- [BRIEF]:
Find the word "back" in the data below and copy each line that holds it.

(Extracted data entries)
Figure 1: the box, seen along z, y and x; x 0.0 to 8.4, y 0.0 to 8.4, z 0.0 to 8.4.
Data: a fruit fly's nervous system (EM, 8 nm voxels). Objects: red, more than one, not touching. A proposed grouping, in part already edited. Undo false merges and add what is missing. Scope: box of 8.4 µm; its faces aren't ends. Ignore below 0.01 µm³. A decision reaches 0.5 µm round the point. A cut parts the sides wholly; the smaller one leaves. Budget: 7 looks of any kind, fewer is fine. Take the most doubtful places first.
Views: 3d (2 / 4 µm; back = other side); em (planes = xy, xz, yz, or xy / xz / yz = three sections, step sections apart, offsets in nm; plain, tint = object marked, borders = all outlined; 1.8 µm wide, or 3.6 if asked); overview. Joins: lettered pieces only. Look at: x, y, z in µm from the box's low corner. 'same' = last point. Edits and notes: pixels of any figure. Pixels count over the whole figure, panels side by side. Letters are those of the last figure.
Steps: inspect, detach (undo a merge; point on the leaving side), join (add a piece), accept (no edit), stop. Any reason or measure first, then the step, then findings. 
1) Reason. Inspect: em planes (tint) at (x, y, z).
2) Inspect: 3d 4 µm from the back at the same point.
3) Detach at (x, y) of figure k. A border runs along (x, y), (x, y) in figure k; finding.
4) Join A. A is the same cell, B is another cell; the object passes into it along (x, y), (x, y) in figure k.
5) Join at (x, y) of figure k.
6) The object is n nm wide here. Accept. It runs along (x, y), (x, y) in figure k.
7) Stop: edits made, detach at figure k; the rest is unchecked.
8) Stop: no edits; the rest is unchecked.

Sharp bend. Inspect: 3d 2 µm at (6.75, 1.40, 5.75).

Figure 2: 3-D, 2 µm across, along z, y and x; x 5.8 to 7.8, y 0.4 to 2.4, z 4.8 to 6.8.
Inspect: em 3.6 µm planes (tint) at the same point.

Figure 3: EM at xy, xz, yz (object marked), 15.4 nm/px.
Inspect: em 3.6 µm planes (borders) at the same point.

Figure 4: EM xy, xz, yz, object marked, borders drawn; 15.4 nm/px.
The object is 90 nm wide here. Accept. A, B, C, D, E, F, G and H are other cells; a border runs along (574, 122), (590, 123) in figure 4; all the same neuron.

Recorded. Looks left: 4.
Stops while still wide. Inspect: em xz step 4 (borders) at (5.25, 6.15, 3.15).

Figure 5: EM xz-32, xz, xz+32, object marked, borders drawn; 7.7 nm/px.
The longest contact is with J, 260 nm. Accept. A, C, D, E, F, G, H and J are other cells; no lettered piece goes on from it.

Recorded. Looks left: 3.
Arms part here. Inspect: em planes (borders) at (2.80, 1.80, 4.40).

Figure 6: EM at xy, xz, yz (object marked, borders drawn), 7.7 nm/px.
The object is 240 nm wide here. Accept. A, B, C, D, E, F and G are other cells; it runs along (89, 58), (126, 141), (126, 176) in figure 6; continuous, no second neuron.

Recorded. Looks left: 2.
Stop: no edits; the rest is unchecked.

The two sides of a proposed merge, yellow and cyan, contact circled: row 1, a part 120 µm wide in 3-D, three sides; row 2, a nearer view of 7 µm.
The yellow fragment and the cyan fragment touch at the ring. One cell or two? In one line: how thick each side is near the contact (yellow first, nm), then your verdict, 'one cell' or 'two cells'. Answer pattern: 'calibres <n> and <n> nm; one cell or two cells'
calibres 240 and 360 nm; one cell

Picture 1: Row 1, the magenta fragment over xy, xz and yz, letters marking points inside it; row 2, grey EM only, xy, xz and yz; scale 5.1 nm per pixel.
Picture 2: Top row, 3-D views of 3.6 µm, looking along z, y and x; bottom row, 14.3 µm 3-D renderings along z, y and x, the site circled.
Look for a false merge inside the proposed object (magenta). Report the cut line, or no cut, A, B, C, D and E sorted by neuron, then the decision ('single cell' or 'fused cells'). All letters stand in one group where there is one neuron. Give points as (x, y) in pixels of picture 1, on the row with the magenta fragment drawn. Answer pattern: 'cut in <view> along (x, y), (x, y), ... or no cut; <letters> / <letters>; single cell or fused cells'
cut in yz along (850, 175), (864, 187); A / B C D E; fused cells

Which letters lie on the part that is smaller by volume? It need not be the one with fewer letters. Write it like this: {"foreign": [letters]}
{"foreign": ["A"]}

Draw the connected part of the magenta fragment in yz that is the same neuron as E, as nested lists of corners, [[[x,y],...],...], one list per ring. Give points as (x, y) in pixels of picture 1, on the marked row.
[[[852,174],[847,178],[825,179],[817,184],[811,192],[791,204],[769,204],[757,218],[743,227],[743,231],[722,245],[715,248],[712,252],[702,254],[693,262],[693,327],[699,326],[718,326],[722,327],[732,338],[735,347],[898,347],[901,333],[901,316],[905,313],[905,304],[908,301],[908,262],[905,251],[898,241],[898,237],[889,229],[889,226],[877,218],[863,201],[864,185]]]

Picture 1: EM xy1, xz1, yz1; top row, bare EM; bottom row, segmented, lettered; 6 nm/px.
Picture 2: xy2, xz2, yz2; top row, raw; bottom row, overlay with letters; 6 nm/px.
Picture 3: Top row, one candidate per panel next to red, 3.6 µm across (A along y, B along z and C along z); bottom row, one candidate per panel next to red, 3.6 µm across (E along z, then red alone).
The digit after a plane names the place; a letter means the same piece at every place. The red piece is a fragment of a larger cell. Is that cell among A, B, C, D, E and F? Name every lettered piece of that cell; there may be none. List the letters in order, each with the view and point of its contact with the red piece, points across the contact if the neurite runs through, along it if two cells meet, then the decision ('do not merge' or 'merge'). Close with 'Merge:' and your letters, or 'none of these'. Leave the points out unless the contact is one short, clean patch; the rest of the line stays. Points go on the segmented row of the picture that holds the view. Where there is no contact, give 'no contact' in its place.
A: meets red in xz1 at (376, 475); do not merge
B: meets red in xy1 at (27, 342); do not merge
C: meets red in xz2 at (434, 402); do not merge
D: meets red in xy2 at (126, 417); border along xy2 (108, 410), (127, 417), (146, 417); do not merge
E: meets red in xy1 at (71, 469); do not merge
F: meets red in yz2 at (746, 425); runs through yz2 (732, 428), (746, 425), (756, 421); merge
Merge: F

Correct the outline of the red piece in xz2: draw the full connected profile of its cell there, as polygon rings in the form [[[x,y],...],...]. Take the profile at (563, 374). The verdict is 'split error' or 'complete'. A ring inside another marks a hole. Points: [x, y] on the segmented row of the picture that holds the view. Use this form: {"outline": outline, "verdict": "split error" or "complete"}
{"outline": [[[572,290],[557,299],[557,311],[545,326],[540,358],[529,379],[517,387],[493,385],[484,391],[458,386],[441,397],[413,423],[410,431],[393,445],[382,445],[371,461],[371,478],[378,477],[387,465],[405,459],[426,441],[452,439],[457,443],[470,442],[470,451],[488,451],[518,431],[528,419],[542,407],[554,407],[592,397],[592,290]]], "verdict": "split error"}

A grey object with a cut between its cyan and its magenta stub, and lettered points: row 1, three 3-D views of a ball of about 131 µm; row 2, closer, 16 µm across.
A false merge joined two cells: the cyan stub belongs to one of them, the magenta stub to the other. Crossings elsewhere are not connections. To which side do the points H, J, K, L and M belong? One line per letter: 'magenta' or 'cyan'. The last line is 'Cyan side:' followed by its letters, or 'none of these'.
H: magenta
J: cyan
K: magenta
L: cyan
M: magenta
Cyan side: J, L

- [WRITTEN RESPONSE]:
Views: 3d (2 / 4 µm; back = other side); em (planes = xy, xz, yz, or xy / xz / yz = three sections, step sections apart, offsets in nm; plain, tint = object marked, borders = all outlined; 1.8 µm wide, or 3.6 if asked); overview. Joins: lettered pieces only. Look at: x, y, z in µm from the box's low corner. 'same' = last point. Edits and notes: pixels of any figure. Pixels count over the whole figure, panels side by side. Letters are those of the last figure.
2) Inspect: 3d 4 µm from the back at the same point.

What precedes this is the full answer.